Taken together, the results of the Small Business Trends: 2021 survey and the OBHI trend provide a positive outlook for would-be entrepreneurs who plan to start a business in 2021.
Starting a Business
Among the respondents to the Small Business Trends: 2021 survey, 29 percent stated they started a venture because they were prepared to be the boss, 17 percent were dissatisfied with corporate life, and 16 percent wanted to focus on their passion. The opportunity presented itself to 12 percent, inspiration for a new business came to nine percent, and seven percent did not want to retire. Meanwhile, seven percent were laid off.
The majority, or 58 percent, started their business from scratch, while 19 percent invested in a franchise. The other 18 percent bought a business, and six percent purchased an existing business location.
Men comprised 68 percent of business owners, and women comprised 32 percent. The biggest group of owners, or 46 percent, are from Gen X, 41 percent are Baby Boomers, 13 percent are Millennials, and one percent are from Gen Z.
How to Fund the Business
When they started the business, 39 percent of respondents used cash presumably from their savings, and 20 percent used Rollovers for Business Startups (ROBS) or 401(k) Business Financing. The latter means tapping into their retirement account without early withdrawal or tax penalties and no interest. Loans from family and friends funded ten percent of respondents, a loan from the U.S. Small Business Administration (SBA) funded nine percent, lines of credit funded nine percent, unsecured loans funded five percent, equipment lease funded three percent, and home equity lines of credit (HELOC) funded three percent.
Homeowners who have enough equity in their homes can avail of HELOC, a home equity loan, or cash-out refinance. HELOC allows the homeowner to draw various amounts as needed over ten to 15 years, with interest charged only on the amount drawn.
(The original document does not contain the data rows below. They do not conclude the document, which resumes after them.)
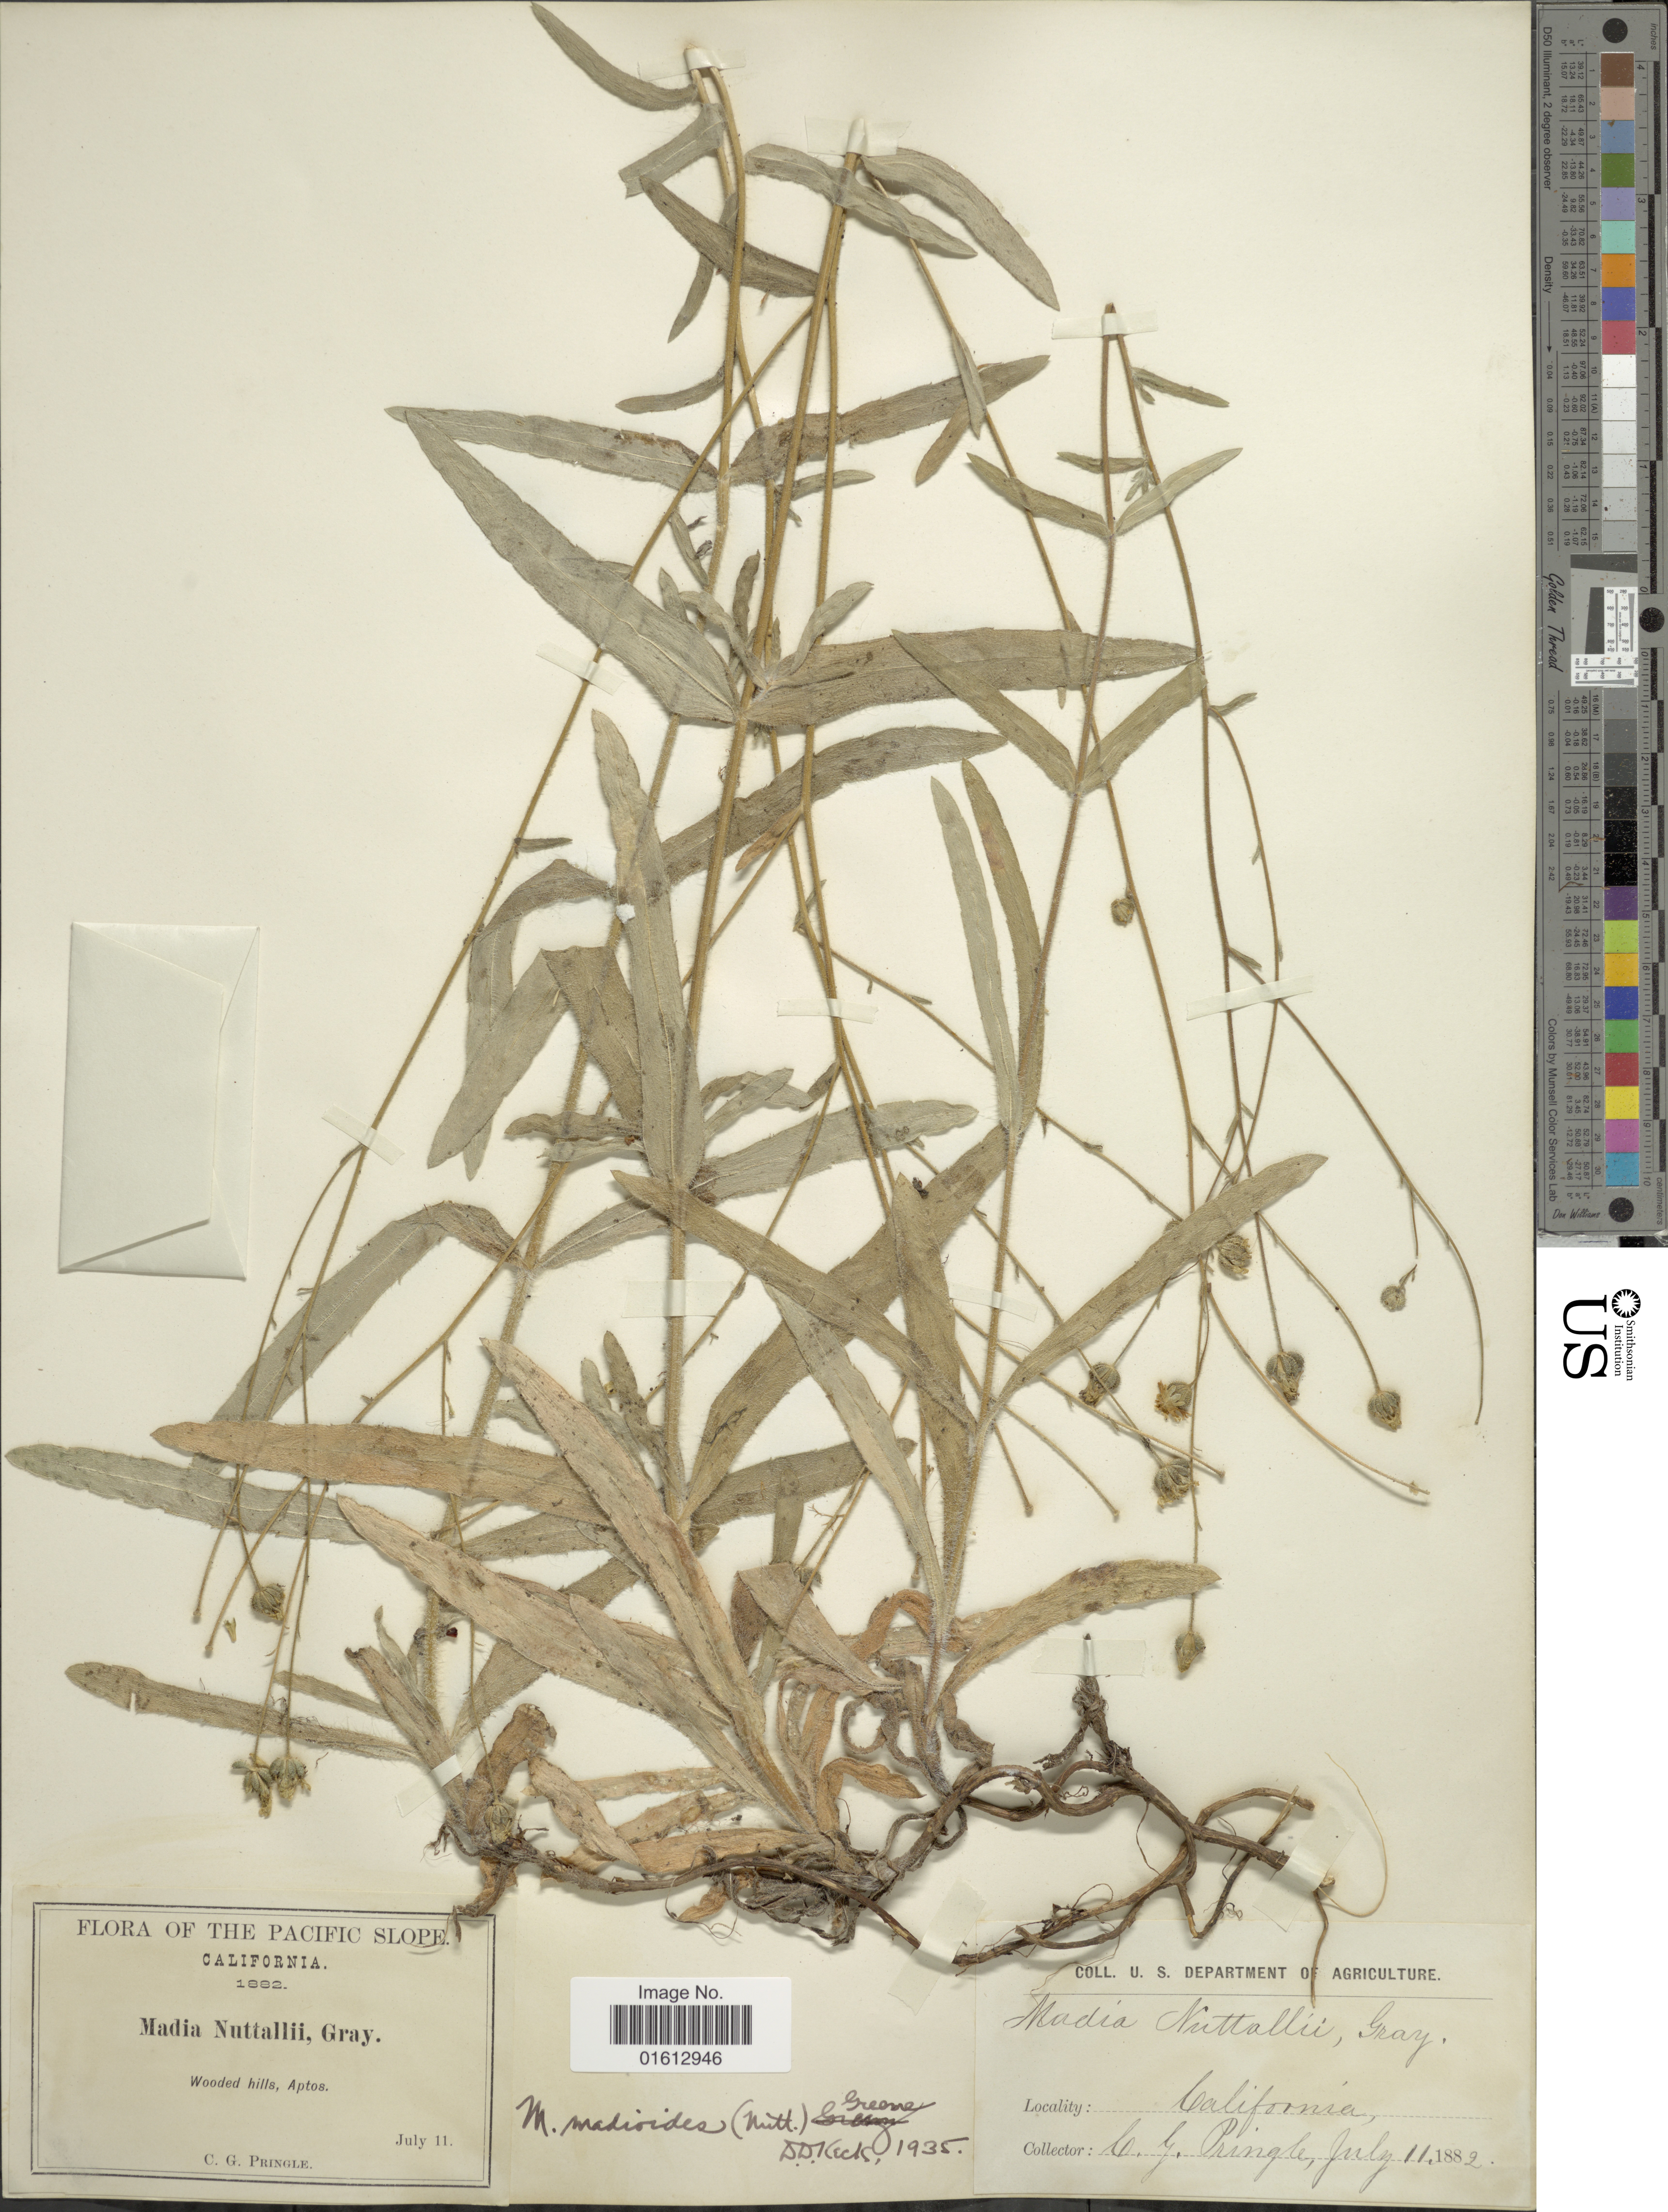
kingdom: Plantae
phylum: Tracheophyta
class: Magnoliopsida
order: Asterales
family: Asteraceae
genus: Madia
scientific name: Madia madioides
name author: (Nutt.) Greene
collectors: C. G. Pringle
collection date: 1882-07-11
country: United States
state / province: California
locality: The Pacific Slope, California, wooded hills, Aptos.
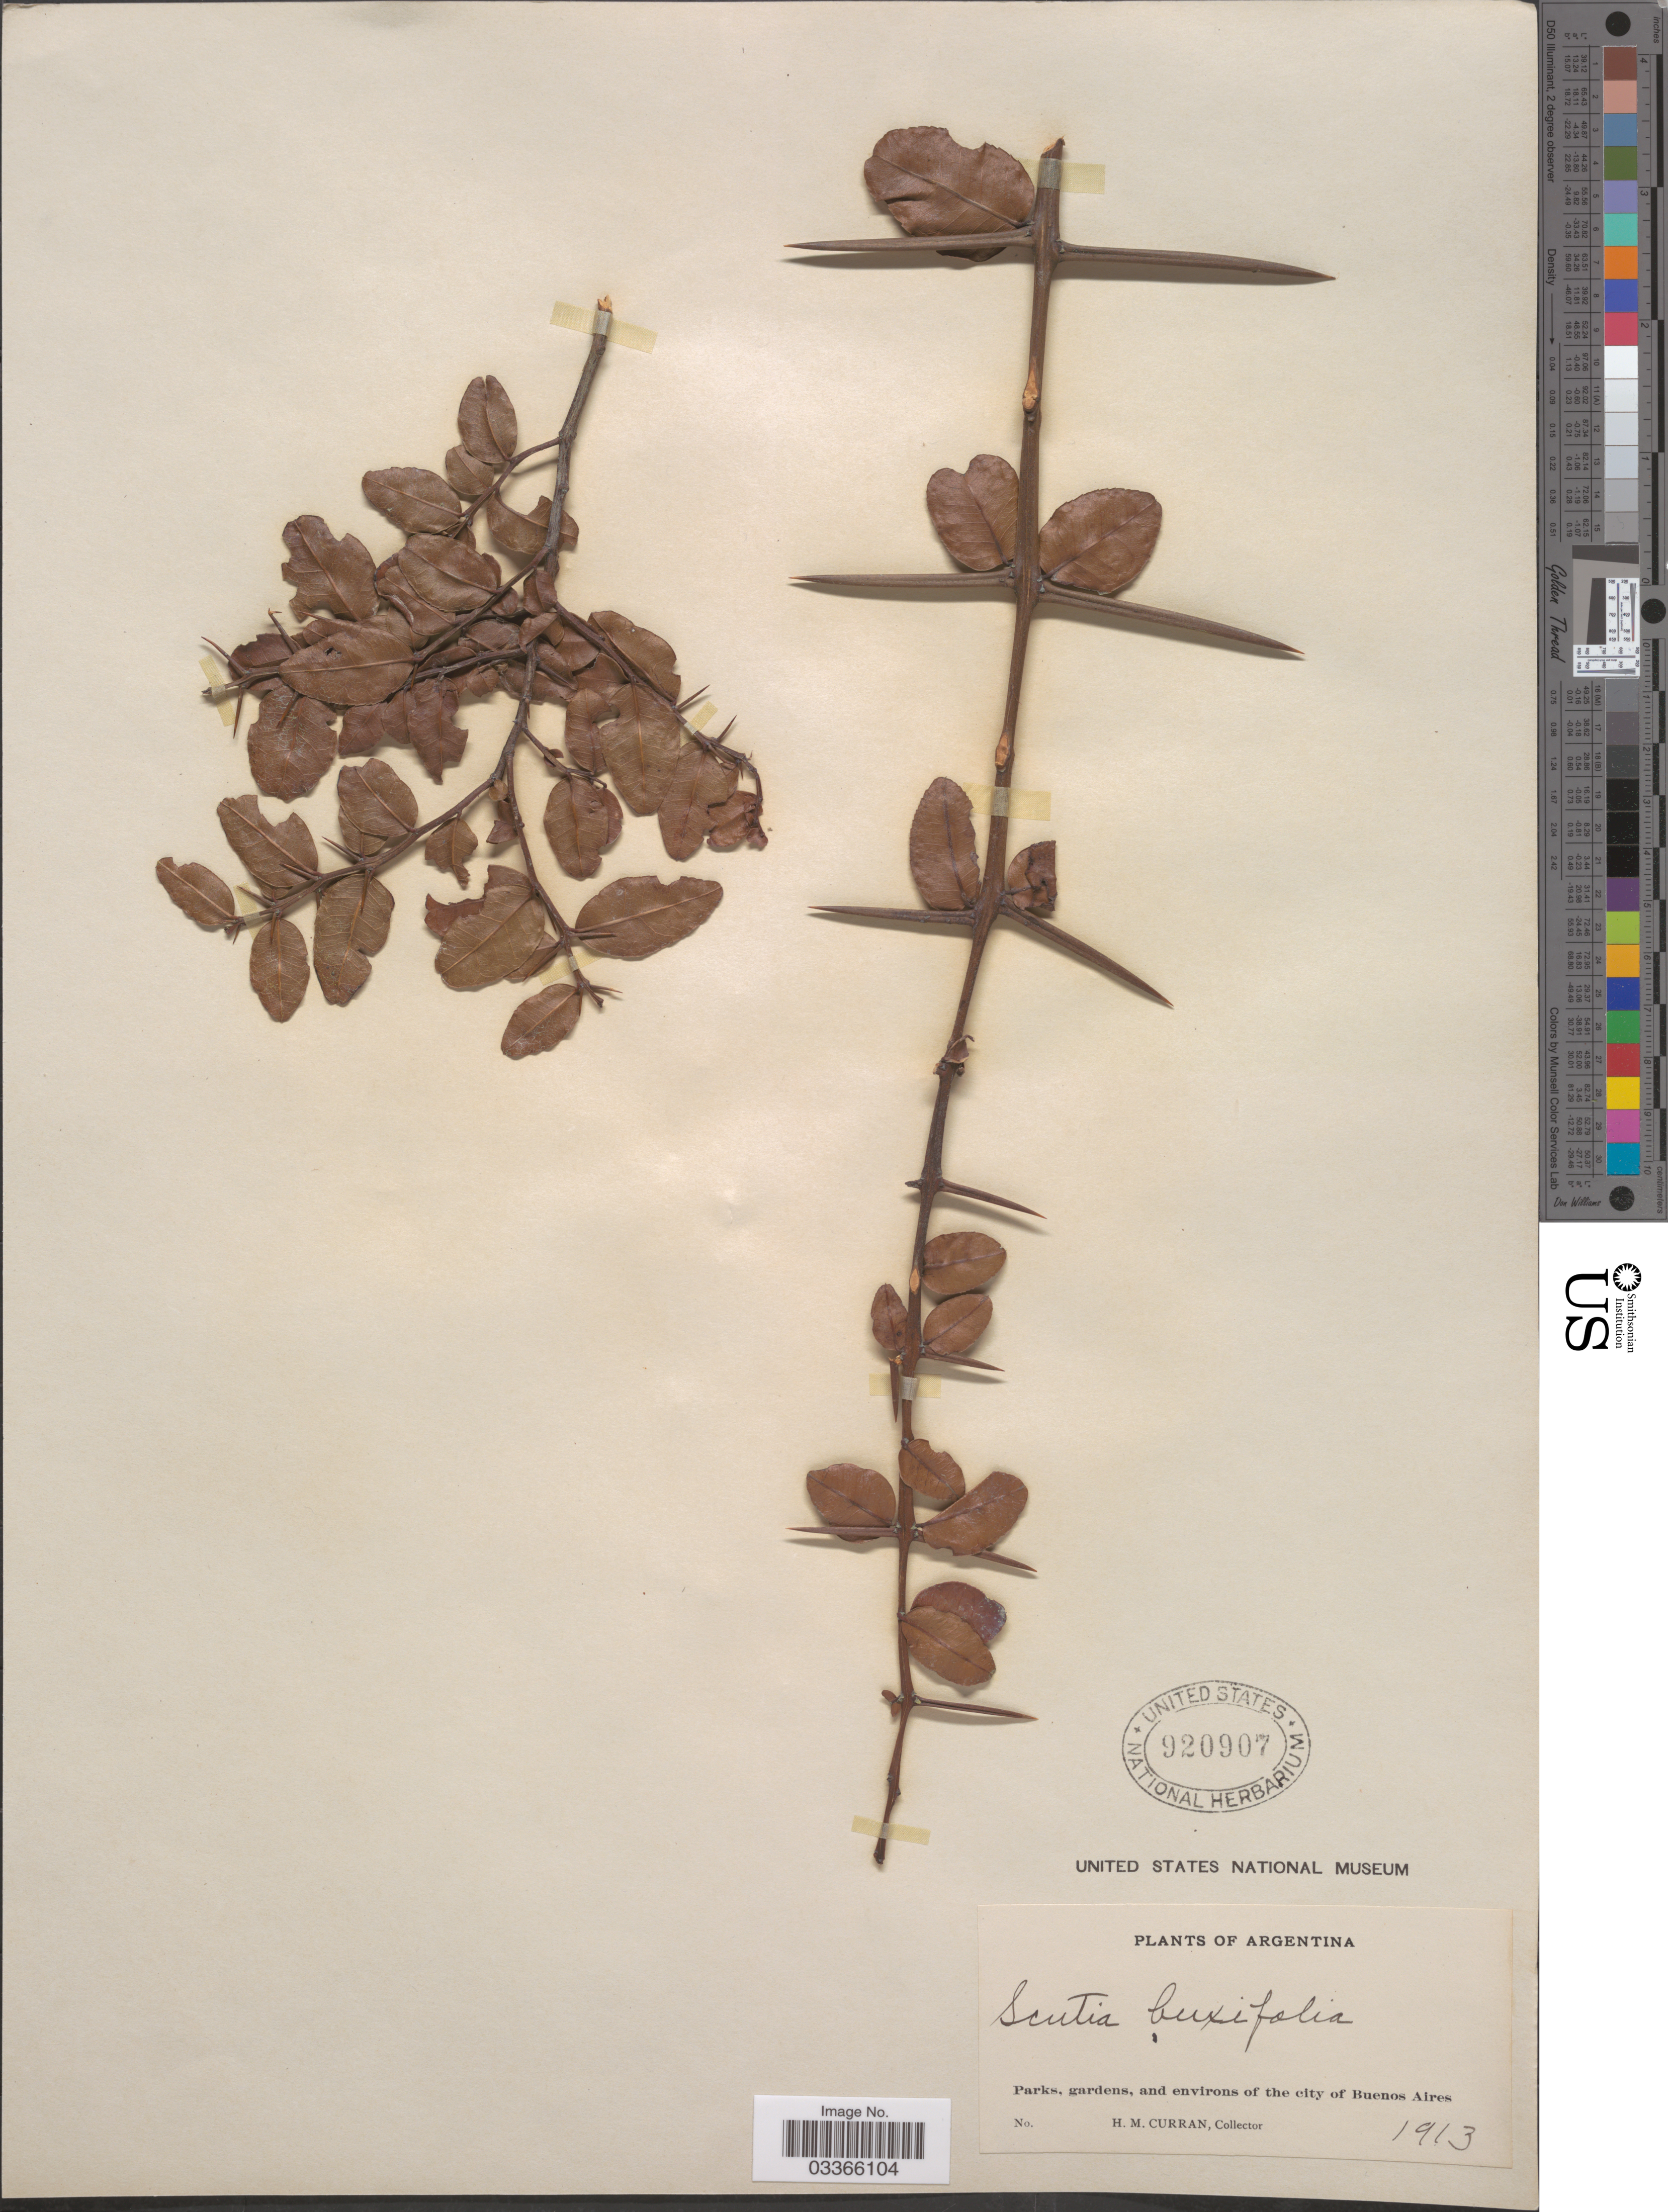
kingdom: Plantae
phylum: Tracheophyta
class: Magnoliopsida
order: Rosales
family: Rhamnaceae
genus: Scutia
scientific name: Scutia buxifolia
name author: Reissek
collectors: H. M. Curran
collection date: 1913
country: Argentina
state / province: Buenos Aires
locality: Parks, gardens, and environs of the city of Buenos Aires.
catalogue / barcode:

Interest rates are variable but lower than credit card rates. Home equity loans have a fixed interest rate and are disbursed as a lump sum but have higher up-front costs than HELOC. A cash-out refinance is a larger loan that replaces the homeowner’s current mortgage. This is beneficial if the current interest rate is lower than that of the current mortgage. The balance of the new loan amount and the old mortgage is disbursed as a lump sum.
Whatever type of loan homeowners choose, lenders will screen them based on income, good credit history, a credit score of at least 620, and a debt-to-income ratio of 43 percent or lower. Lenders also require homeowners to have home insurance. Hence, they need to shop around for the best home insurance offer if they do not have one.
Would-be entrepreneurs must also look into the various government and private grants for small businesses. The U.S. Chamber of Commerce provides information and links to many of these grants, programs, and other forms of assistance.
Ride the Momentum
It is a good time to start a company this year. Fully vaccinated people are increasing daily, and they are free to return to normal life, including supporting businesses as usual. There is also a wide variety of aid intended to rev up new businesses. Circumstances are ripe for an economic upturn, and new businesses can ride on that momentum.